Australian rules footballer (born 1982)

Leigh Brown (born 23 February 1982) is a former Australian rules football player who played for Fremantle, North Melbourne and finally Collingwood in the Australian Football League. He is a Collingwood premiership player. After the 2011 Grand Final Brown retired and was announced as Melbourne's forward coach.
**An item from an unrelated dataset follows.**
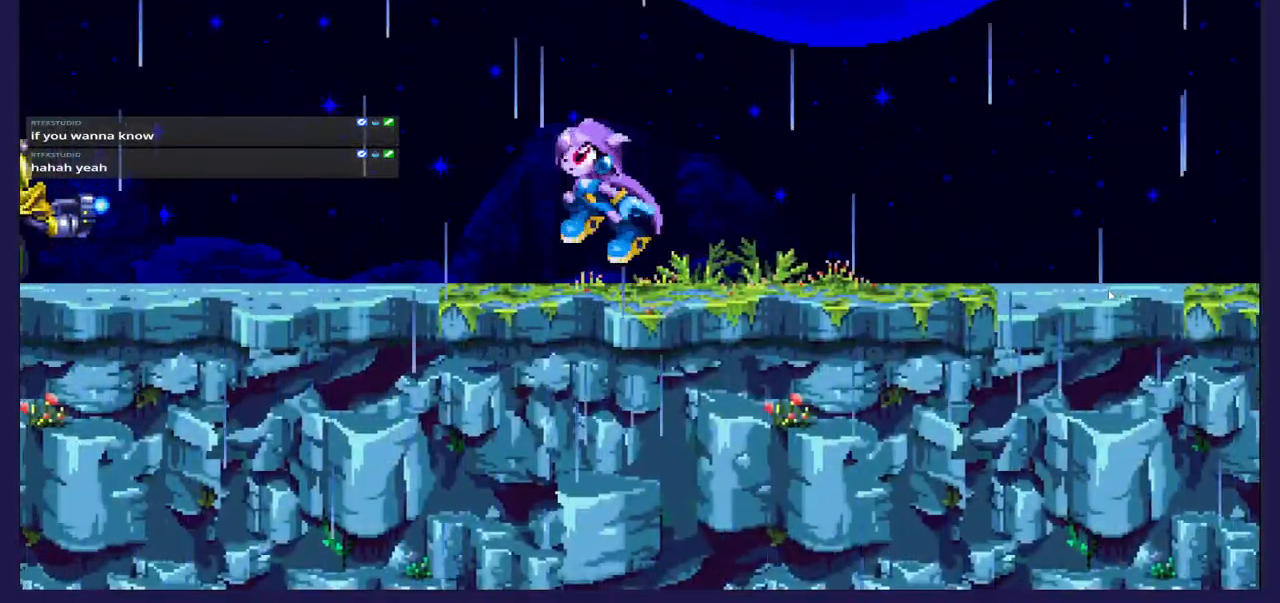
{"buttons": [], "left_stick": "center", "events": [[83, "DPAD_LEFT", "up"], [167, "DPAD_LEFT", "down"], [200, "A", "up"], [300, "DPAD_LEFT", "up"], [383, "DPAD_RIGHT", "down"], [500, "DPAD_RIGHT", "up"]]}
He is renowned for his tackling ability as well as his positional versatility.

== Early life ==
Brown is originally from Heyfield and played under 18 football with the Gippsland Power in the TAC Cup where he attracted the attention of talent scouts.

Brown was drafted to the Fremantle Dockers with the fifth selection in the 1999 AFL draft.

== AFL career ==

=== Fremantle ===
He made his AFL debut in 2000, playing 21 out of a possible 22 games in his debut year. He would play a further 21 games in each of the next two seasons and was named Fremantle's Best Clubman in 2001. He played 63 games at Fremantle also kicking 20 goals.

=== North Melbourne ===
Brown moved to the North Melbourne after being traded in 2002 for selection 13, which Fremantle used to draft Byron Schammer. He continued to be solid key position player who could hold his own at both ends of the ground. Prior to 2008, Brown had played in at least 21 matches in every season of his AFL career. Brown was delisted by the Kangaroos at the end of 2008. At North Melbourne Brown played 118 games and booted 64 goals.

=== Collingwood ===
Brown was recruited to Collingwood after the 2008 season with selection 73 in the national draft. He played 23 games for Collingwood in 2009 and kicked 10 goals.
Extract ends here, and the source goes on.